At our next session, Leibel told me I had even more problems to tackle, including thinking too slowly. I always had prided myself on my intellect, but evidently my handwriting indicated that I took too long to reach conclusions, perhaps was even a bit slow-witted. "If you work with me, your I.Q. rises," she assured me. (One possible solution she suggested: Make the rounded top of the m far sharper.) For now, though, she wanted me to work primarily on ending those pesky beginning strokes. She also stressed the importance of making a consistent, slightly rightward slant, to help erase shifting moods from my emotional makeup.
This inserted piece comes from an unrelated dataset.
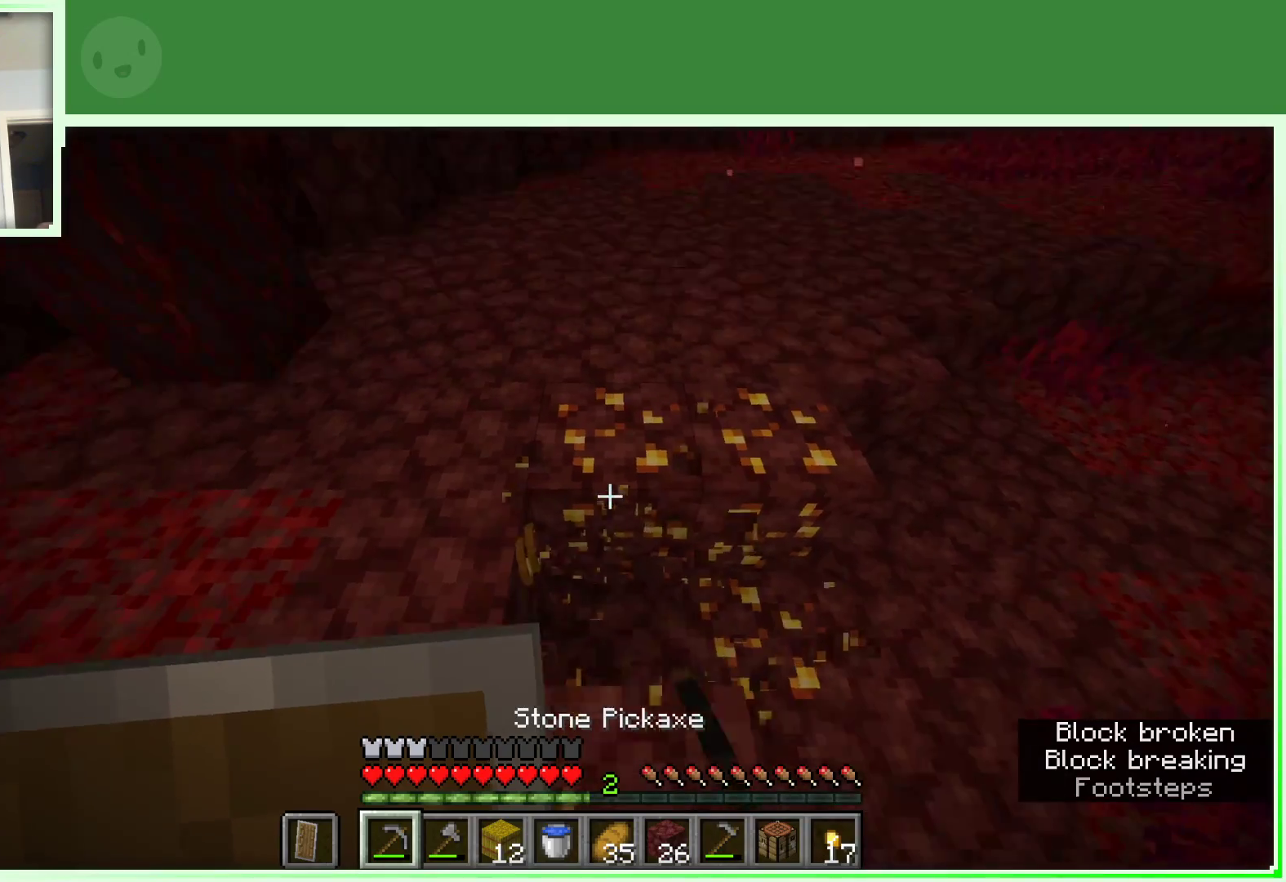
{"keys": [], "mouse": ["left"], "events": []}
"It takes work," she warned me.
Too much work, at least for someone as moody, fatigued, and restless as me (if her handwriting analysis of me was to be believed). I was supposed to spend 30 minutes a night writing in my new style, including 10 minutes writing an "affirmation" I selected from a book she gave me. It began, "The will to accomplish all that I want to do is mine to draw upon. I have the energy to make quick decisions and to act when action is called for...." I wrote it only one or two times, then gave up.

I was in a Catch-22 limbo peculiar to graphotherapy. Only by changing my writing, Leibel believed, would I become the focused, efficient, energetic person I could be. But to practice the new handwriting style consistently required me to have the same positive qualities -- energy, efficiency, focus, et cetera -- she said I lacked.

The handwriting, I guess, was on the wall: Graphotherapy wasn't for me.